SUSPENSION OF A UNITED STATES MARSHAL
With the prior approval of the President, the Attorney General may suspend a United States Marshal without pay.
During the period of a United States Marshal's suspension, the Attorney General may designate an Acting United States Marshal to carry out the duties of the office.
September 23, 1993
MEMORANDUM FOR SHAY BILCHIK
ASSOCIATE DEPUTY ATTORNEY GENERAL
This memorandum will confirm oral advice, given to the Deputy Attorney General and to the Marshals Service, that the Attorney General has the power to suspend a United States Marshal without pay, with the President's prior approval. She may also designate an Acting United States Marshal during the period of the United States Marshal's suspension.
This Office has concluded repeatedly that the Attorney General may suspend a United States Marshal without pay, provided that she has the prior approval of the President.(1) The President's power to appoint a United States Marshal entails the power to remove him. See 28 U.S.C. § 561(c), (d); Myers v. United States, 272 U.S. 52, 122 (1926); Carey v.
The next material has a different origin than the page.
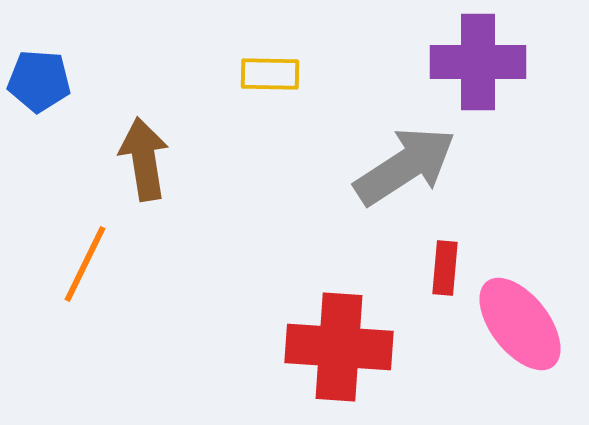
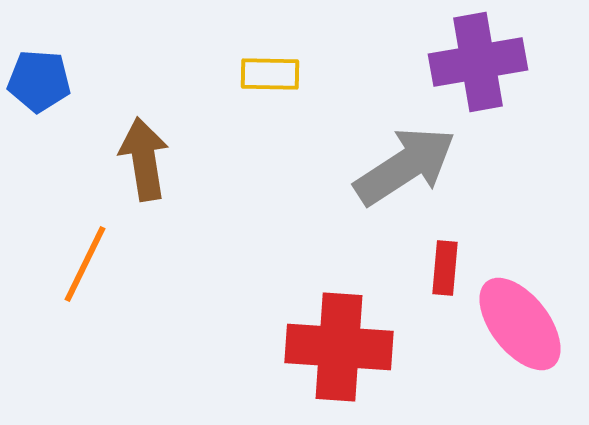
purple cross: rotated 10 degrees counterclockwise
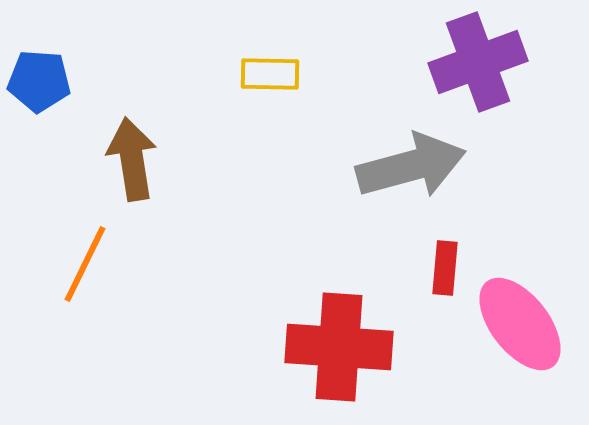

United States, 132 F. Supp. 218, 220 (Ct. Cl. 1955). The President's removal power includes "the lesser power to place one upon temporary leave without pay as incidental to the power to appoint and dismiss." Id. at 220. See 2 Op. O.L.C. 107 (1978) (opining that the President has the exclusive power to impose suspension and other discipline upon his appointees). In Carey, the court held that the President could authorize the Attorney General to suspend without pay a United States Attorney who was under investigation for allegedly soliciting a bribe. 132 F. Supp. at 222. As this Office has noted, "[i]t is hardly necessary to say that the court would have arrived at the same conclusion if a United States Marshal had been the official under investigation." Harmon Memorandum I. We have also indicated that Carey applies equally to a suspension without pay imposed as a disciplinary measure after investigation. Harmon Memorandum II.
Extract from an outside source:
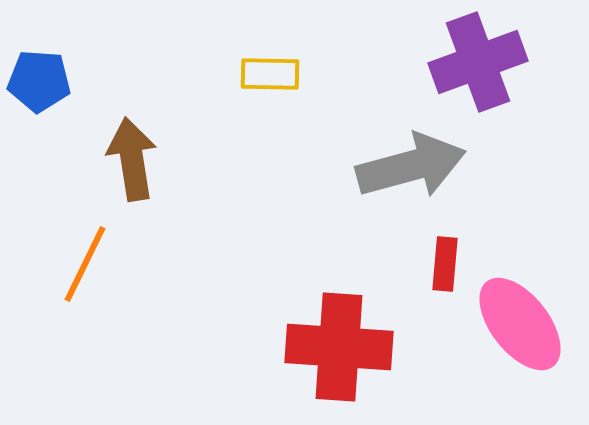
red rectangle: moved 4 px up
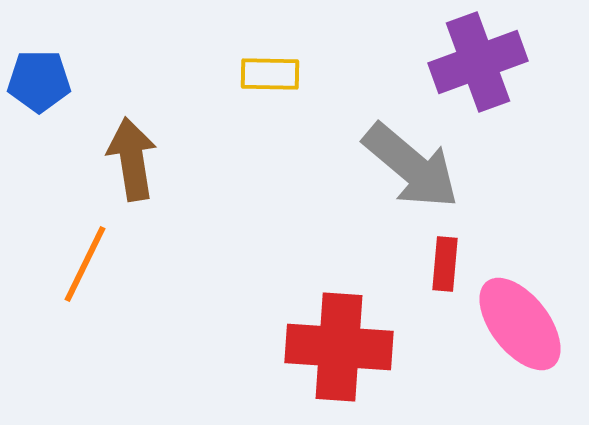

In this case, we understand that suspension without pay would be imposed upon a United States Marshal preparatory to the President's removal of him from office. We think that such a suspension would be well within the President's power as an action "incidental" to a removal. The Attorney General may take this step on behalf of the President, with the President's prior approval. See Carey, 132 F. Supp. at 220, 222. The President, however, must undertake the actual removal of the United States Marshal. See "Presidential Succession and Delegation in Case of Disability," 5 Op. O.L.C. 91, 94 (1981) (opining that President may not delegate his power to remove purely executive presidential appointees).
After the United States Marshal has been suspended, we believe that the Attorney General may appoint someone to act in his stead, pursuant to her broad authority to "make such provisions as [s]he considers appropriate authorizing the performance by any other officer, employee, or agency of the Department of Justice of any function of the Attorney General." 28 U.S.C. § 510. See 28 U.S.C. § 509 (providing that all functions of the Department, with certain exceptions not relevant here, are vested in the Attorney General); 28 C.F.R. § 0.132(e) ("[T]he Attorney General may designate any official in the Department to act as head of a unit whose head is absent or disabled."); see also Olson Memorandum at 2-3.(2)
Please let us know if we may be of further assistance.
Richard L. Shiffrin
Deputy Assistant Attorney General
1See Memorandum for the Attorney General from Theodore B. Olson, Assistant Attorney General, Office of Legal Counsel (Sept. 25, 1984) (Olson Memorandum); Memorandum for Paul R. Michel, Acting Deputy Attorney General, from John M. Harmon, Assistant Attorney General, Office of Legal Counsel (Jan. 14, 1980) (Harmon Memorandum II); Memorandum for Paul R. Michel, Acting Deputy Attorney General, from John M. Harmon, Assistant Attorney General, Office of Legal Counsel (Jan. 7, 1980) (Harmon Memorandum I); Memorandum for William J. Brady, Jr., Assistant to the Deputy Attorney General, from Norbert A. Schlei, Assistant Attorney General, Office of Legal Counsel (Aug. 14, 1964).
2 Because there will not be a vacancy in the office until the United States Marshal has been removed by the President, the provisions that govern filling a vacancy would not apply. See 28 U.S.C. § 562; 28 C.F.R. § 0.132(d).